Si du sein d’une femme il naissait un taureau :
Si des flancs d’une louve il sortait un agneau :
Serait-ce un plus sinistre, un plus affreux présage ?
Quoi ! ce même Gracchus, ce noble personnage
Qui du temple de Mars descendant les degrés,
Suait sous le fardeau des boucliers sacrés,
C’est lui que nous voyons de l’épouse nouvelle,
Revêtir sans pudeur la robe criminelle !
Dieu d’un peuple berger, Dieu vengeur de nos murs,
Quel génie en nos cœurs souffla ces feux impurs ?
Un citoyen illustre, un magistrat de Rome,
Comme épouse à l’autel conduit par un autre homme !
Quoi ! redoutable Mars, ton peuple, à cet affront,
N’a point vu la fureur éclater sur ton front,

Ni ta lance frapper cette exécrable terre,
Ni ton bras invoquer les foudres de ton père !
Va, fuis loin de ce champ qui te fut consacré
Et qui perdit l’amour qu’il t’avait inspiré.
— Demain, aux premiers feux de l’aurore nouvelle,
Sur le mont Quirinal une affaire m’appelle.
— Une affaire ! quoi donc ? — Comment l’ignorez-vous ?
Devant quelques amis, Barrus prend un époux.
Je suis un des témoins. —Vivons, vivons encore,
Et bientôt ces hymens que la nature abhorre,
À la face des dieux, par les lois consacrés,
Dans les actes publics seront enregistrés !
Les monstres toutefois éprouvent un supplice.
En vain, de leur fureur rendant le ciel complice,
Ces épouses voudraient, par des gages chéris,
Dans ces nœuds criminels retenir leurs maris :
Le ciel n’obéit point à leurs vœux sacrilèges.
Ni l’épaisse Lydé, par ses noirs sortilèges,
Ni l’agile Luperque en frappant dans leur main,
Ne saurait féconder leur détestable hymen.

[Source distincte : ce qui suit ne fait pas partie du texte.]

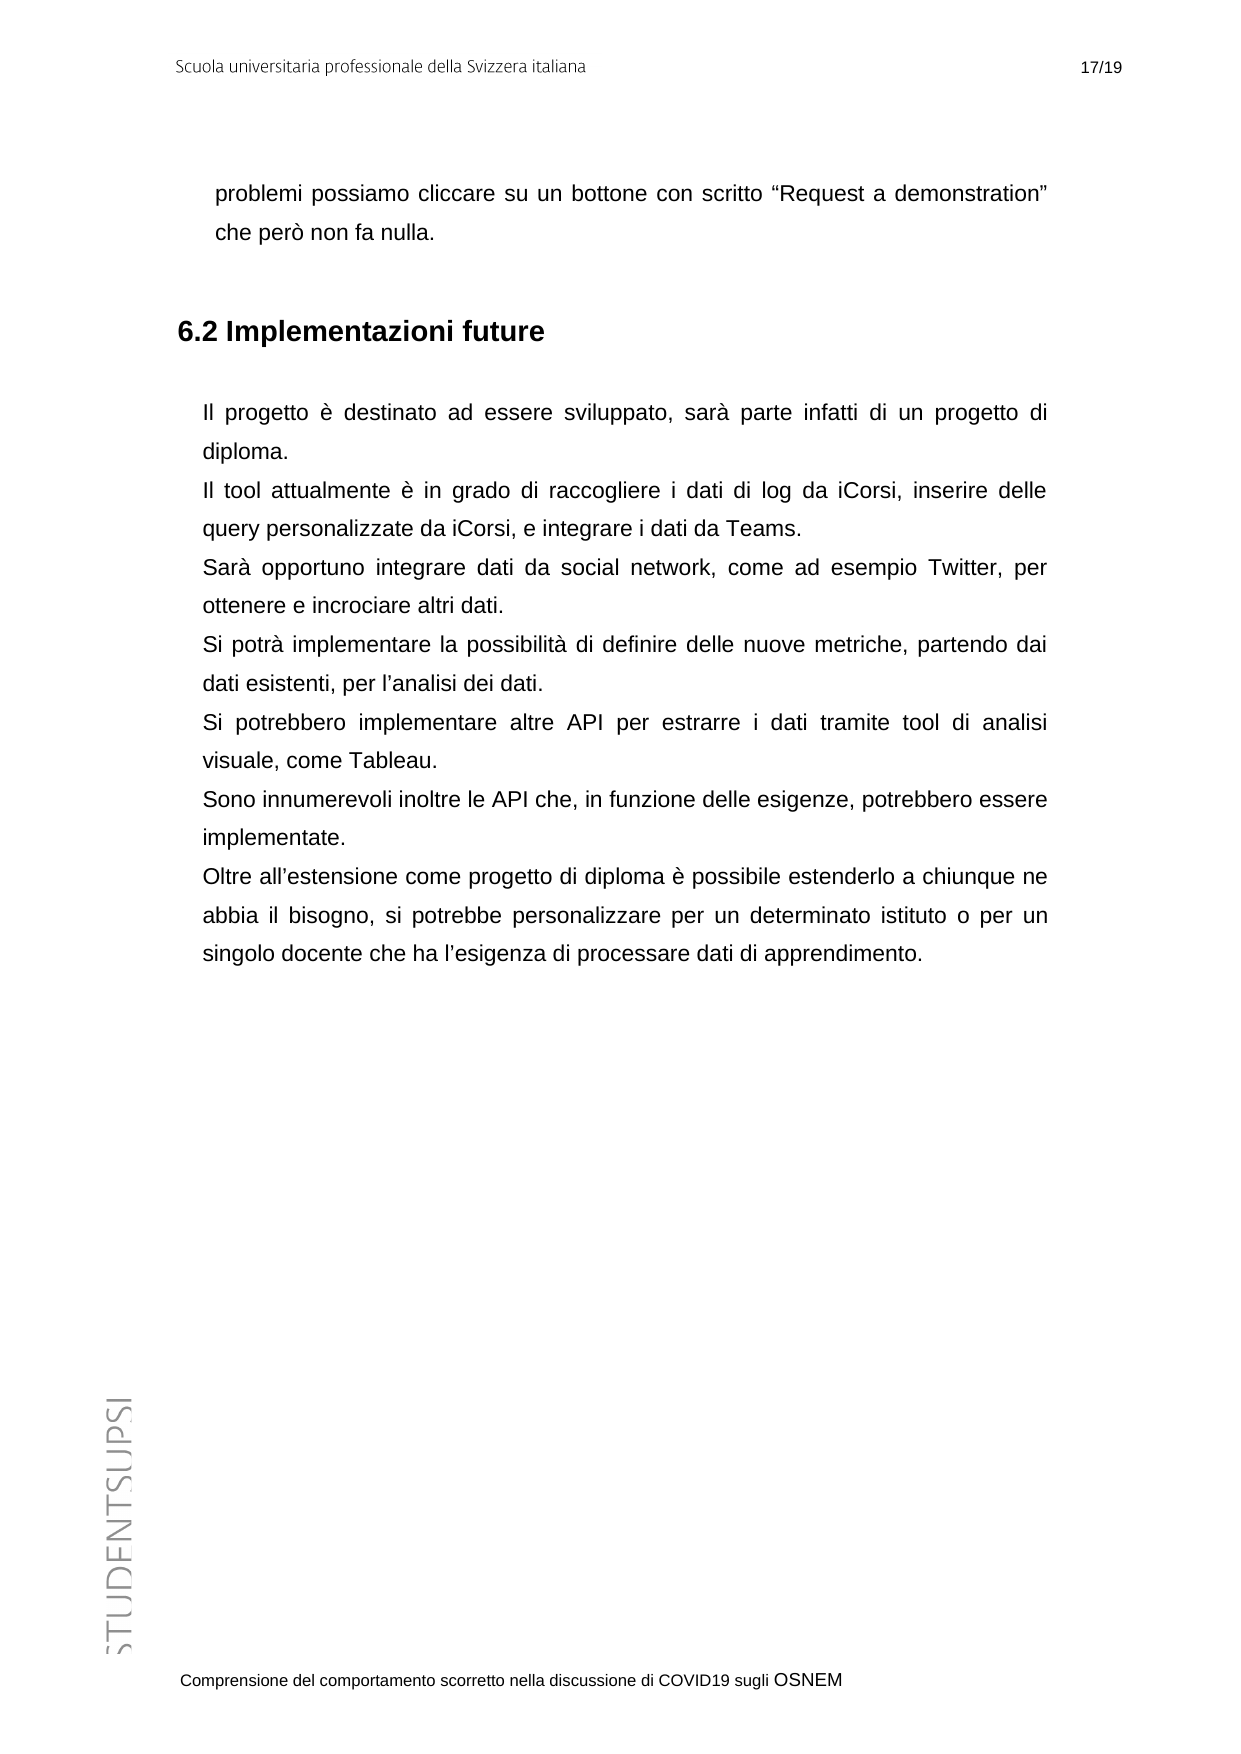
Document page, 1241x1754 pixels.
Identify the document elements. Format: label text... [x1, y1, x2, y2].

list API praticamente inesistenti, infatti accedendo al sito di LearningPool le API esistono ma non possono essere utilizzate in alcun modo, oltre ai contatti per problemi possiamo cliccare su un bottone con scritto “Request a demonstration” che però non fa nulla. [177, 180, 1048, 245]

Mais un autre Gracchus, descendu dans l’arène,
N’a-t-il point, au mépris de la grandeur romaine,
Naguère surpassé ces prostitutions,
Quand, le trident en main, parmi des histrions,
Rome entière l’a vu, précipitant sa fuite,
De l’adroit Mirmillon éviter la poursuite,
Lui qui des plus puissants de nos patriciens,
Et des Fabricius et des Émiliens,
Et même de celui qui payait sa bassesse,
Ainsi que l’opulence, éclipsait la noblesse ?
Qu’il existe un Cocyte, un royaume des morts ;
Que d’immondes crapauds croassent sur ses bords ;
Que, pour en traverser les flots bourbeux et sombres,
Une barque suffise à tant de milliers d’ombres,
C’est ce qu’un enfant même aujourd’hui ne croit pas ;

Mais si l’homme en effet survit à son trépas,
Que pensent un Marcel, un Camille, un Valère,
Et les trois cents guerriers moissonnés à Crémère,
Et ceux que, dans un jour encore plus fatal,
Cannes vit succomber sous le fer d’Annibal,
Quand des lieux que jadis illustra leur grande âme,
Arrive devant eux le spectre d’un infâme ?
Sans doute, à cet aspect, pour se purifier,
Ils cherchent des flambeaux, du souffre et du laurier.
Voilà donc, malheureux, dans quel profond abîme,
Nous ont précipités la débauche et le crime !
Qu’importent désormais nos triomphes nouveaux,
Et les climats sans nuit où flottent nos drapeaux,
Et l’aigle des Césars franchissant l’Hybernie ?
Esclaves, mais chargés de moins d’ignominie,
Les vaincus, repoussant l’exemple des vainqueurs,
En acceptant nos fers, ont dédaigné nos mœurs.
Un seul digne de nous, l’Arménien Zalate,
Depuis peu dans nos murs arrivé d’Artaxate,
Et déjà surpassant nos jeunes sénateurs,
A, dit-on, d’un tribun assouvi les fureurs.
Funestes liaisons ! déplorable voyage !
Sur la foi des traités il venait en otage !
C’est chez nous qu’on se forme. Étrangers imprudents,
N’y laissez point vos fils séjourner trop longtemps ;
Car bientôt, oubliant leurs mâles exercices,
Leurs armes, leurs coursiers, ils y prendraient nos vices,
Et ne rapporteraient à leurs concitoyens,
Que la corruption de nos patriciens.